Uma menina curda de dois anos que morreu depois que a polícia perseguiu uma van que transportava imigrantes ilegais no sul da Bélgica sucumbiu a uma "ferida de bala", informou nesta sexta-feira a Procuradoria belga.

"A necrópsia permitiu determinar que a causa da morte foi uma bala que entrou pela bochecha", afirmou à AFP Frédéric Bariseau, primeiro substituto da Procuradoria de Mons.

"Vou ser cauteloso sobre o fato de que a bala pode ser de origem policial. Temos que confrontar as evidências", acrescentou.

A polícia da polícia belga, o chamado "Comitê P", abriu uma investigação a pedido do juiz de instrução, informou Bariseau, que deve oferecer uma coletiva de imprensa durante a tarde.

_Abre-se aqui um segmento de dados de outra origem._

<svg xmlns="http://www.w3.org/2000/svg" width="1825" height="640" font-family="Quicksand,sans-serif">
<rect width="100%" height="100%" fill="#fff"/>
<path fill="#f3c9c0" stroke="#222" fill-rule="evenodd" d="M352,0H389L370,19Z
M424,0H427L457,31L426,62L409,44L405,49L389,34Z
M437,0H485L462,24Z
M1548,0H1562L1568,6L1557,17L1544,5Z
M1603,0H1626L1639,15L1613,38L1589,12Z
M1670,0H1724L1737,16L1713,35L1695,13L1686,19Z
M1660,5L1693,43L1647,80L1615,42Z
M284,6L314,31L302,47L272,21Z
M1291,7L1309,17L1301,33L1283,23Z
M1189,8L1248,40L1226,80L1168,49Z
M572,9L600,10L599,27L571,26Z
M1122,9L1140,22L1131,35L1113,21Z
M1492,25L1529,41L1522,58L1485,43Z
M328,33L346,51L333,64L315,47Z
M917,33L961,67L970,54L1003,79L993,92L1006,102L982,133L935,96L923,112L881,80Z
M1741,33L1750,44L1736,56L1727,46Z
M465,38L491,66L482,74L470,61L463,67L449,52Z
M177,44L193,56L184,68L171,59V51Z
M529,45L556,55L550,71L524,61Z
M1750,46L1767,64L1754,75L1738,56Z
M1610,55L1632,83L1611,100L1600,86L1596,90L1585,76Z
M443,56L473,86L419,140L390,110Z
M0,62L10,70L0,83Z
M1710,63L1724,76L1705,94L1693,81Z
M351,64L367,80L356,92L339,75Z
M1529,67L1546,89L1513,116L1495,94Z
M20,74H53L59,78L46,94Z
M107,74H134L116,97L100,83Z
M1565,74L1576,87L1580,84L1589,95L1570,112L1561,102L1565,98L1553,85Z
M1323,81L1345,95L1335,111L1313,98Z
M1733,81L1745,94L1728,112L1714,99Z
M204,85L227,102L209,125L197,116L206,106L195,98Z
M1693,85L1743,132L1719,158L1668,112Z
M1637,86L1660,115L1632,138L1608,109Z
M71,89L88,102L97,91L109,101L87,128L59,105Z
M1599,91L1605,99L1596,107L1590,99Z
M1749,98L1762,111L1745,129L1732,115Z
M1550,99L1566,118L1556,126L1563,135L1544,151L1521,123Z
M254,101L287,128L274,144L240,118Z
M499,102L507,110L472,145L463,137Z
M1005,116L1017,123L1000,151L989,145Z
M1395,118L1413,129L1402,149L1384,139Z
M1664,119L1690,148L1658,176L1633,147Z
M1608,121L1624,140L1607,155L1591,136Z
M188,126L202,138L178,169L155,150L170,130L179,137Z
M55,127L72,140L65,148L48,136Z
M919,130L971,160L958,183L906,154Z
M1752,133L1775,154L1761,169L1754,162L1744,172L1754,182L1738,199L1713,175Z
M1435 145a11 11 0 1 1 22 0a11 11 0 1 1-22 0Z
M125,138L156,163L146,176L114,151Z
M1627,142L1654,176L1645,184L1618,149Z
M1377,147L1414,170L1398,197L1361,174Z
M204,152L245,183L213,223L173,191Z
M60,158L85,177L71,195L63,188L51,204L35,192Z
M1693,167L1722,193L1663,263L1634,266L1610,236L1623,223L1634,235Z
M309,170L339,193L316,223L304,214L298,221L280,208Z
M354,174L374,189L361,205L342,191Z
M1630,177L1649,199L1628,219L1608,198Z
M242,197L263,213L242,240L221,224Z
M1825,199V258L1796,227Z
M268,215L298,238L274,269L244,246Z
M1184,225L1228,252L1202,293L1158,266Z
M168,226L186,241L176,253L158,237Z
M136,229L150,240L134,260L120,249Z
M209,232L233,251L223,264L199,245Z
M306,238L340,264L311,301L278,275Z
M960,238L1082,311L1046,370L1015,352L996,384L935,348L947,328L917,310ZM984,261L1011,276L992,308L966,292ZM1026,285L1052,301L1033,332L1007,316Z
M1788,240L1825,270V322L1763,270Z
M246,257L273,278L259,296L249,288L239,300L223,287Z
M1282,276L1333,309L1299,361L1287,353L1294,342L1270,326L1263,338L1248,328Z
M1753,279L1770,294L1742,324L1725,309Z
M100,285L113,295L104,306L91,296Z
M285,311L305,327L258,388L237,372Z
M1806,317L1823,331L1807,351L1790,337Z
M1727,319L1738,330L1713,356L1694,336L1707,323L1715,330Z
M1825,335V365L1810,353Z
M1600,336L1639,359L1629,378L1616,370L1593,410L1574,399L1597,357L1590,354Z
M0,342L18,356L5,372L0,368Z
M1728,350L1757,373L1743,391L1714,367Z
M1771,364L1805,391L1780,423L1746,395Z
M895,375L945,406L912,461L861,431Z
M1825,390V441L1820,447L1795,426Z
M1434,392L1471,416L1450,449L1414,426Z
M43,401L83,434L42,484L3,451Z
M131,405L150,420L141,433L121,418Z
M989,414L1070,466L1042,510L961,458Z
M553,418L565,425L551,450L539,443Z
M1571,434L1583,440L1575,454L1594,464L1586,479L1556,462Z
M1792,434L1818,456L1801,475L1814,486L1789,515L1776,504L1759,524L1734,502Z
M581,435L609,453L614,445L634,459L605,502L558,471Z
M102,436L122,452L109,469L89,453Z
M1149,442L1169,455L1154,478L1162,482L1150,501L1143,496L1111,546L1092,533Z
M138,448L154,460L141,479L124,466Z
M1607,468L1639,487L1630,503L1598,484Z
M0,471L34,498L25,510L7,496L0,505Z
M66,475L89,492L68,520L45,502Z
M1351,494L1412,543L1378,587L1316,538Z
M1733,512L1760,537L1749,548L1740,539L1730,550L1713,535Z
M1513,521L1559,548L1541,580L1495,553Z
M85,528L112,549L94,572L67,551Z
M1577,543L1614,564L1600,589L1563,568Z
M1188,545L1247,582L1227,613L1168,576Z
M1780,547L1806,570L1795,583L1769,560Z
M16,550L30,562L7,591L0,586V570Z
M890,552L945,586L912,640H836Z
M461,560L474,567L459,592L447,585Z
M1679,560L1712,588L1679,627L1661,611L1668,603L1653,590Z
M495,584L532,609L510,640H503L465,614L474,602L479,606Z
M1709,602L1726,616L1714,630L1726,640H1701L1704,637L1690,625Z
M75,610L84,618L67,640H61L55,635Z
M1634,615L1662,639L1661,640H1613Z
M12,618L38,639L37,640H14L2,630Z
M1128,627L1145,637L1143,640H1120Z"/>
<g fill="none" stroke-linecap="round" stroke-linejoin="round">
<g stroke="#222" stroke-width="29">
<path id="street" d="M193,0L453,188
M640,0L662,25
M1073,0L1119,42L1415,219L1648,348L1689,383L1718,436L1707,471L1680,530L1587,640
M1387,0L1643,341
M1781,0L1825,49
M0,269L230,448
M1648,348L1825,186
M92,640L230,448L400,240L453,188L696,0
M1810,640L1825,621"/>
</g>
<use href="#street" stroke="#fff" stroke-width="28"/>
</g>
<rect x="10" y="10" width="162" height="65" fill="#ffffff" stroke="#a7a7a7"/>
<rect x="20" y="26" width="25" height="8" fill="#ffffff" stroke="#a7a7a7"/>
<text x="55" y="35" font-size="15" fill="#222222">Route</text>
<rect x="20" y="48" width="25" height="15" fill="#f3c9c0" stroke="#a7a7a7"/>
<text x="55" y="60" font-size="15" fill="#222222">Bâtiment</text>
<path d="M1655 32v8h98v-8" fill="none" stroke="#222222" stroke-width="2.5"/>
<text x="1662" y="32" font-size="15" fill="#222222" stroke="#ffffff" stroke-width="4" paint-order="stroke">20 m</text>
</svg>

A polícia atirou contra a van para pará-la depois de uma perseguição no sul do país, segundo detalhou a Procuradoria de Mons.

A menina que estava na van morreu na ambulância que a levava ao hospital.

O veículo transportava 30 pessoas, sendo 26 adultos, todos de origem curda.

"Evento trágico com consequências dramáticas. Investigação em andamento", escreveu o ministro do Interior belga, Jan Jambon, na sexta-feira, em um tuíte acompanhado de um artigo sobre a morte dessa menina "por uma bala perdida".

A Procuradoria havia indicado na quinta-feira que a menina "não morreu como resultado do tiroteio da polícia" e mencionou três possíveis causas: uma doença, um acidente envolvendo a conduta do motorista do caminhão ou golpe.